Ontario MPP
- In office 1923 (June - August)
- Preceded by: Reginald Amherst Fowler
- Succeeded by: Charles Wesley Hambly
- Constituency: Frontenac—Lennox

Personal details
- Born: February 25, 1860 Centreville, Lennox and Addington County, Canada West
- Died: August 23, 1923 (aged 63) Kingston, Ontario
- Party: Liberal
- Spouse: Rose Elizabeth Catherall ​ ​(m. 1896)​
- Occupation: Physician

= John Perry Vrooman =

Canadian politician

John Perry Vrooman (February 25, 1860 - August 20, 1923) was an Ontario physician and political figure. He represented Lennox in the Legislative Assembly of Ontario as a Liberal member in 1923.

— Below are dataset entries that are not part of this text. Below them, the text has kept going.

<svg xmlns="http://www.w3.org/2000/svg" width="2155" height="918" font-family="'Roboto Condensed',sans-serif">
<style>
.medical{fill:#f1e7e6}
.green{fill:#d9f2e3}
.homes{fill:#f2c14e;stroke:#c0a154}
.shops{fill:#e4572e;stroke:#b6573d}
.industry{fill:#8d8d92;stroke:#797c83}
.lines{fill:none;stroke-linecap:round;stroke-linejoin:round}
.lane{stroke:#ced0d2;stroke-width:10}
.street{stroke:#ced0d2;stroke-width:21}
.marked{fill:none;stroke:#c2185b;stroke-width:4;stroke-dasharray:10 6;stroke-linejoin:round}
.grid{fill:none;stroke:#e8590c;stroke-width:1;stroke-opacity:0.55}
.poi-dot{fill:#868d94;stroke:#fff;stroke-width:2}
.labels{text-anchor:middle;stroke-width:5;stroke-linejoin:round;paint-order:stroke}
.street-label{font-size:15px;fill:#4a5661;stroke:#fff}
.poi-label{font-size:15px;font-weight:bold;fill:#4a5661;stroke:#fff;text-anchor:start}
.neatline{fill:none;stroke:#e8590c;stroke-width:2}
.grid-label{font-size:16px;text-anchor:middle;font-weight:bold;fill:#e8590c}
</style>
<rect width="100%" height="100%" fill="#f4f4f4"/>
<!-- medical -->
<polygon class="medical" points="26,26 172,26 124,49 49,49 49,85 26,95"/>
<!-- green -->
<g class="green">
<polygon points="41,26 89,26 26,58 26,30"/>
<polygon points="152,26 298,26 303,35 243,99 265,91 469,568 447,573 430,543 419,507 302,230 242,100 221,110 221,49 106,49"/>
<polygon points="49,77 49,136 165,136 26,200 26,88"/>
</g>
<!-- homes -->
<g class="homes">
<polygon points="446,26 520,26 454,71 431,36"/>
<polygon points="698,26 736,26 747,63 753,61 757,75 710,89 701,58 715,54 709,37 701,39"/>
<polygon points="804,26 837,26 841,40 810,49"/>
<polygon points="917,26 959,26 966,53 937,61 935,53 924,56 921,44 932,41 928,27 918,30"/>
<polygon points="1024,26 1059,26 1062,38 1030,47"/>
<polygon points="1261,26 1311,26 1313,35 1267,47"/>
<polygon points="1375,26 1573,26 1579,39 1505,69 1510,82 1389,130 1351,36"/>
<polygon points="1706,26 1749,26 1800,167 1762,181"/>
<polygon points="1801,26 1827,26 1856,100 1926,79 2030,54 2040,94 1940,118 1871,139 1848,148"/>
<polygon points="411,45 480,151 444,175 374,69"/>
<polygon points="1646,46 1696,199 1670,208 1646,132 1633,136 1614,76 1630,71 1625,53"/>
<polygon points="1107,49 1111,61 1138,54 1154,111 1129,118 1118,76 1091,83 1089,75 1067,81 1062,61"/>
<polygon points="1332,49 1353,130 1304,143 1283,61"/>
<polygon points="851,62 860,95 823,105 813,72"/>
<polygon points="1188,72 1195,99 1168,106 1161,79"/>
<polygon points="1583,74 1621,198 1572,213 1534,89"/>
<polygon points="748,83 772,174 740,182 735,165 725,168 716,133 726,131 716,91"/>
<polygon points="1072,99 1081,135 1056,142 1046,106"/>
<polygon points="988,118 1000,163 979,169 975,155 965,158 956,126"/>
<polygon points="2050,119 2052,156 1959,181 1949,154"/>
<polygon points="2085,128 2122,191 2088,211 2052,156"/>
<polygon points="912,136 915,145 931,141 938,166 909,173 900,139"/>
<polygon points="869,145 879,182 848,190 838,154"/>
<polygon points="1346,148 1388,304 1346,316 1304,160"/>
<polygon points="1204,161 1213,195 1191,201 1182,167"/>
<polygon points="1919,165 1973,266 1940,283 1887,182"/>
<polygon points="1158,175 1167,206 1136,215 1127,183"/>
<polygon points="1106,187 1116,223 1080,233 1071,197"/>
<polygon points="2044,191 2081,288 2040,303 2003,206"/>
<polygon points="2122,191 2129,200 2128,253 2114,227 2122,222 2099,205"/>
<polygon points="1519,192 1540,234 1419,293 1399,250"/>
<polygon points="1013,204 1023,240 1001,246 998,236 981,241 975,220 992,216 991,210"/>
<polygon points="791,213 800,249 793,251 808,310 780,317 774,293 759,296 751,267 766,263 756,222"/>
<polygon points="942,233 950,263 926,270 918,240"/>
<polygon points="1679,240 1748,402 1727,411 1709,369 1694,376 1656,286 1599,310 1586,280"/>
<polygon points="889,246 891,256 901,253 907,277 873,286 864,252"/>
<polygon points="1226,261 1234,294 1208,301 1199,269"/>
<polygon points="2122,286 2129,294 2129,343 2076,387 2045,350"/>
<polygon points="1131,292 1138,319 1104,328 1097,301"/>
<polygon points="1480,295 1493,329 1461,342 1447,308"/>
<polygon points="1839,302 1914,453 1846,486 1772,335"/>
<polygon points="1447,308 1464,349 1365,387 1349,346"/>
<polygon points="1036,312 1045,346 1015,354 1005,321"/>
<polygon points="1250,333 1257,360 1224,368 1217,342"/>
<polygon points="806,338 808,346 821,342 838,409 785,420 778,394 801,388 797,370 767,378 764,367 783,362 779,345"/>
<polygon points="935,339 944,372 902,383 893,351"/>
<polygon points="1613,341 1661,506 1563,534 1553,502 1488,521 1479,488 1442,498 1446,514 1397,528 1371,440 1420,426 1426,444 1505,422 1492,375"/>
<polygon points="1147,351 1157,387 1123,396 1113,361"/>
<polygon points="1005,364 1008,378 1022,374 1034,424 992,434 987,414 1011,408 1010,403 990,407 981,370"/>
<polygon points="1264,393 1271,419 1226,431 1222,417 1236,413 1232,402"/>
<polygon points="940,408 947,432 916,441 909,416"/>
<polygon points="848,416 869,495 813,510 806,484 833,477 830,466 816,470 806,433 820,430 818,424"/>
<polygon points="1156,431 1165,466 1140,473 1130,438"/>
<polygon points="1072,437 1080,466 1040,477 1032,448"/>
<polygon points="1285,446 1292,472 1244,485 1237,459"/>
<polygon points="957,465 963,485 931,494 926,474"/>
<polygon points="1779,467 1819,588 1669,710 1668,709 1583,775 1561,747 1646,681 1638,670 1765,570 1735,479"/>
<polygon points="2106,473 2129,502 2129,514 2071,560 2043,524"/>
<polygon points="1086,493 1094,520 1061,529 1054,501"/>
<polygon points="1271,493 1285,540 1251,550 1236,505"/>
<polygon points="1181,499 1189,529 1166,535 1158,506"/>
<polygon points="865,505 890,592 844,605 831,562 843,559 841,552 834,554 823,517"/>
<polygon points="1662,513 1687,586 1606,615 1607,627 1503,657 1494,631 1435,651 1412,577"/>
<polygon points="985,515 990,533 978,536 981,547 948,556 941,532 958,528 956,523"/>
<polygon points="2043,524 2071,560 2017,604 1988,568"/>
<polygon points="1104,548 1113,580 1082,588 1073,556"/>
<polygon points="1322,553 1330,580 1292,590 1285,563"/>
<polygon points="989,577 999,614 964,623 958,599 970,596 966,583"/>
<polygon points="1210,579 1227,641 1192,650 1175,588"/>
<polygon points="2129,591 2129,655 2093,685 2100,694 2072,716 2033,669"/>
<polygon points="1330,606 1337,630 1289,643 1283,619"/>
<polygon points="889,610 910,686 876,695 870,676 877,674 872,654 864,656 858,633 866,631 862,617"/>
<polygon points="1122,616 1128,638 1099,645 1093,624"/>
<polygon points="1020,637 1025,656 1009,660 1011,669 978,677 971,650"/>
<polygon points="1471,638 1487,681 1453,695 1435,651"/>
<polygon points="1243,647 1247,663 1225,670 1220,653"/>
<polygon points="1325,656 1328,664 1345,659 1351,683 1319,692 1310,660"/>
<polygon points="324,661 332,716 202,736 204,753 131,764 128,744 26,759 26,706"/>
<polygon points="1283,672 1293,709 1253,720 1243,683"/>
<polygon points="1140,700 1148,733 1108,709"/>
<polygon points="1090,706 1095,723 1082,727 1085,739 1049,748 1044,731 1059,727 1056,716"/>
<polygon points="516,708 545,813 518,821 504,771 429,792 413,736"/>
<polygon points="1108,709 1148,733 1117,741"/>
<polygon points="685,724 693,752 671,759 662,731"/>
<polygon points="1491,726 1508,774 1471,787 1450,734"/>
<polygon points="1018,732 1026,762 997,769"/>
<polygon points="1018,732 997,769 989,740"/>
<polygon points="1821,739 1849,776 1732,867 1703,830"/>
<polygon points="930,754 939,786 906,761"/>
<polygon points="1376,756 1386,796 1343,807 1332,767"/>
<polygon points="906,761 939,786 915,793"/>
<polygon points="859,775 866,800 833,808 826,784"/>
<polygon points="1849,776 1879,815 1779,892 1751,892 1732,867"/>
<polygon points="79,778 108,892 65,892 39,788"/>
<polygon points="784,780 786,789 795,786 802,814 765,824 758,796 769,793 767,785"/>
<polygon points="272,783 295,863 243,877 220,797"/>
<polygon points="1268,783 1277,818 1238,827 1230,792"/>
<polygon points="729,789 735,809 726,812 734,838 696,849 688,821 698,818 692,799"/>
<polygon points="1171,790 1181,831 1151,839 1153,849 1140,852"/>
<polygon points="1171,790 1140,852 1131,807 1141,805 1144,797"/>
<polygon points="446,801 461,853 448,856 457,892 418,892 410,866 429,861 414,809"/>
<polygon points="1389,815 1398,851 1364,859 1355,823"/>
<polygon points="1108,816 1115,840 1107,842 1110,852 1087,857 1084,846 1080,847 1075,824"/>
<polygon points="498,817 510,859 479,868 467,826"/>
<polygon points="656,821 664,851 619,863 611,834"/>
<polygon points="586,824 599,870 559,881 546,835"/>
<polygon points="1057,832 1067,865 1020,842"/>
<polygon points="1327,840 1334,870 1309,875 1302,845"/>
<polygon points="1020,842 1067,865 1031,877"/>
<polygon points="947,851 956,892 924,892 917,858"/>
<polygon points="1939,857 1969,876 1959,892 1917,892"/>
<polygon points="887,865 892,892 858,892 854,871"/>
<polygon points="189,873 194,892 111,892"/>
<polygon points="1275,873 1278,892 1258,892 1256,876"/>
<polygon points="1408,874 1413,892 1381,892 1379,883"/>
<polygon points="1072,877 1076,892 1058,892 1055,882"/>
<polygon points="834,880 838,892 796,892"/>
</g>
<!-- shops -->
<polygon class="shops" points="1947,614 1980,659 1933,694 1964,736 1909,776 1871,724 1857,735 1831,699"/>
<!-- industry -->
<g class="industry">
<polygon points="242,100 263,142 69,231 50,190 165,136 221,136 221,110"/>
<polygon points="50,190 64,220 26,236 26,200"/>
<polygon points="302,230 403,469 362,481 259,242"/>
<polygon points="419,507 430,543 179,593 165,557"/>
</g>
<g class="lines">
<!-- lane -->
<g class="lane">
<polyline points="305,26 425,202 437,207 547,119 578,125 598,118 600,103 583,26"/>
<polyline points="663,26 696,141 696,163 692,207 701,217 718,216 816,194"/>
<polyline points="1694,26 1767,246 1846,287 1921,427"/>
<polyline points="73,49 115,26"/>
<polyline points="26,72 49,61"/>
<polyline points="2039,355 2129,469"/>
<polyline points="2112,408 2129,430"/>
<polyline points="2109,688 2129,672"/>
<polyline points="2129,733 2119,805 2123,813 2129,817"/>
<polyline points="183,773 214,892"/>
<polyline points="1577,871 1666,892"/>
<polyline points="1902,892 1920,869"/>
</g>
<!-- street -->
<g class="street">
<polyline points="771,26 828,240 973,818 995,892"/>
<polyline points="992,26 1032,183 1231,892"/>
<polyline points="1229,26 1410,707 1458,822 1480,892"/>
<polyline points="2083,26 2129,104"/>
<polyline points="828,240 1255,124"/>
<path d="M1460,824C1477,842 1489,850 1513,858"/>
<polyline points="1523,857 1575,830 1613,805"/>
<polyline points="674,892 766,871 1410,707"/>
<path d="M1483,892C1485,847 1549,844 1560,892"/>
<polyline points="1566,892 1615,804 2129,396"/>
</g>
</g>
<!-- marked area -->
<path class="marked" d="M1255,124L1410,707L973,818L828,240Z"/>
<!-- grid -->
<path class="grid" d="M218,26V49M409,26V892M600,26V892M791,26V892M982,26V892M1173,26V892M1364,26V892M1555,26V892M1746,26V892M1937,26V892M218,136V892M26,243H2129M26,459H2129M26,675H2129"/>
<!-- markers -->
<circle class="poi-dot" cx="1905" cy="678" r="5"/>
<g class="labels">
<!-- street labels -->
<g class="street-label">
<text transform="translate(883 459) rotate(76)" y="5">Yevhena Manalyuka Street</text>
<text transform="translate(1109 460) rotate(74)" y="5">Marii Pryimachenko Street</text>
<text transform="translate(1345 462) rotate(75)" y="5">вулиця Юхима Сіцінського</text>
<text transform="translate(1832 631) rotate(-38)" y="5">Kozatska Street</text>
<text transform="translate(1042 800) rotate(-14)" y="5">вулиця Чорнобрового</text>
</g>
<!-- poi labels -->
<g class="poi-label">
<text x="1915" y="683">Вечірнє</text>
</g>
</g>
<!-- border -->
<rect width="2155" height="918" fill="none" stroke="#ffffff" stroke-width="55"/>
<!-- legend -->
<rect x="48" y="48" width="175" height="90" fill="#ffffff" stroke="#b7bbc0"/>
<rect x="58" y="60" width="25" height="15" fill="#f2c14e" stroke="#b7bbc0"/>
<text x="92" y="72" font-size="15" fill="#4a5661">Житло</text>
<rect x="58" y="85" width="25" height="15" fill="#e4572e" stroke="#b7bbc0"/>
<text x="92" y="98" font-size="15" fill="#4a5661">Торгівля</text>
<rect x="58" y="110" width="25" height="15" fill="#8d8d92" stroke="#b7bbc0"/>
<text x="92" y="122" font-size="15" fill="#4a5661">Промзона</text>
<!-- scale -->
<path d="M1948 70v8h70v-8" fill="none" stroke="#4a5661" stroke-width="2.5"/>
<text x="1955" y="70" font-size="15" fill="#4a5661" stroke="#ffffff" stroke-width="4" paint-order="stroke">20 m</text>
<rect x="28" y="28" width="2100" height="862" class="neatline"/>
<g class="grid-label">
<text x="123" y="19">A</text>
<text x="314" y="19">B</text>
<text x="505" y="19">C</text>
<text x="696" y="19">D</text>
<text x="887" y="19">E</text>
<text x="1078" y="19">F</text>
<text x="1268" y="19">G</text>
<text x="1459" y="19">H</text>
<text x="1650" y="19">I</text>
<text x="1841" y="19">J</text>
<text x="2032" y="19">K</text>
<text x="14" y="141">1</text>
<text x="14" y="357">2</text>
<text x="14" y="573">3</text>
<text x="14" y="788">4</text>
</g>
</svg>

He was born in Centreville, Lennox and Addington County, Canada West, the son of William H. Vrooman. He practiced in Yarker for 8 years, then moved to Napanee in 1896. He married Rose Elizabeth Catherall. Vrooman was mayor of Napanee in 1903. He was an unsuccessful candidate for a seat in the House of Commons in 1911. In June 1923 provincial election, he was elected in the riding of Lennox. He died in two month later in August and did not get a chance to serve in the provincial house. He was buried in Napanee.